With our implementation of Imitation Learning, we were surprised at how quickly the model improved with the presence of human input. We hence decided to craft the user interfacing platform to show this phenomenon, allowing users to set hyperparameters before engaging in this imitation learning system. The intended user flow is for the user to input suggested actions for every frame of the episode, watching the user-guided model rapidly learn how to navigate on the racing track. Developments in the LRP can also be observed, showing the gradual appearance of notable features within the CNN over episodes. We observe that with this approach, the model is able to successfully make basic turns after only 10 episodes (about 5 minutes) of training, and able to complete the track after 20 to 25 (depending on the users).
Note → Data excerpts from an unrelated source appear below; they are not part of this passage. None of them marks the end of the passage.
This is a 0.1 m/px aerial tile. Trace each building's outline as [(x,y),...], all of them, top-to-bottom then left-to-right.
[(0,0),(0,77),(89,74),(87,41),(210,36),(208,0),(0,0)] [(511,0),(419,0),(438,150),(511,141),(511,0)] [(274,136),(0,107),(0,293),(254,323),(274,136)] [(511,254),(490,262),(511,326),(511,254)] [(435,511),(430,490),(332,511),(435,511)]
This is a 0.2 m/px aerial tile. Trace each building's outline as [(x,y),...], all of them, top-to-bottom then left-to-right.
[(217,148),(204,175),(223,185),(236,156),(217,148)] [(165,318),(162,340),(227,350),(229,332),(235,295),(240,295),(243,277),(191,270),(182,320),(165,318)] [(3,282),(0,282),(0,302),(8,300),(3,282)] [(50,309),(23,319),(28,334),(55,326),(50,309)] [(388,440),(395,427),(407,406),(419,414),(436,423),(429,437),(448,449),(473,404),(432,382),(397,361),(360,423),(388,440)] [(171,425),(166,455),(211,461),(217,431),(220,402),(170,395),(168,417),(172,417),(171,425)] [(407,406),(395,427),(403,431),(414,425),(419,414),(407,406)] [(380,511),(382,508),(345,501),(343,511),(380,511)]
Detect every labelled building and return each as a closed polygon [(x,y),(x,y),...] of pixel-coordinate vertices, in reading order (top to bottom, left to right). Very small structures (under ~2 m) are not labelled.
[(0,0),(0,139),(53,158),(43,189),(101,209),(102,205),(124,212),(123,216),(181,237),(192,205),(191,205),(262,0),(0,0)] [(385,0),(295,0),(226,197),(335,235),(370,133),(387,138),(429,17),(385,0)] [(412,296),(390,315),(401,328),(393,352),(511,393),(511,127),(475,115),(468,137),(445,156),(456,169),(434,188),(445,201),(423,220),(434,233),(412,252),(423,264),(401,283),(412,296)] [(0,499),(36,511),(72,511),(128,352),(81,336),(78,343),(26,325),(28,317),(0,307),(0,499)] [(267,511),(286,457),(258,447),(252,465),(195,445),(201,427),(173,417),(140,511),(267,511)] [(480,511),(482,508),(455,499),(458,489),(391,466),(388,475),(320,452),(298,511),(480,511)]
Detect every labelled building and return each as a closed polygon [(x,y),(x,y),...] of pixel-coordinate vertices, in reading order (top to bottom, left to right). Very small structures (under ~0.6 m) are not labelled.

This is in strict contrast to the training time needed for other methods, such as DDQN, which required over 1400 episodes (about 12 hours) before the first successful completed run of the track.

Layer Wise Relevance Propagation Visualization

Significant regions of the road are clearly highlighted in the LRP layer, applied to visualize the neural network's regions of significance

Conclusion

Imitation Learning proved to be the most effective approach for this environment, achieving a peak mean-100 score of 620 and reducing training time from over 12 hours (with DDQN) to roughly 5 minutes of human-guided episodes. The combination of human-suggested actions with Double Deep Q Learning allowed the model to bootstrap far more efficiently than any purely unsupervised method we tested. The accompanying GUI and LRP visualization tools make it straightforward to observe how the model develops its understanding of the track over time.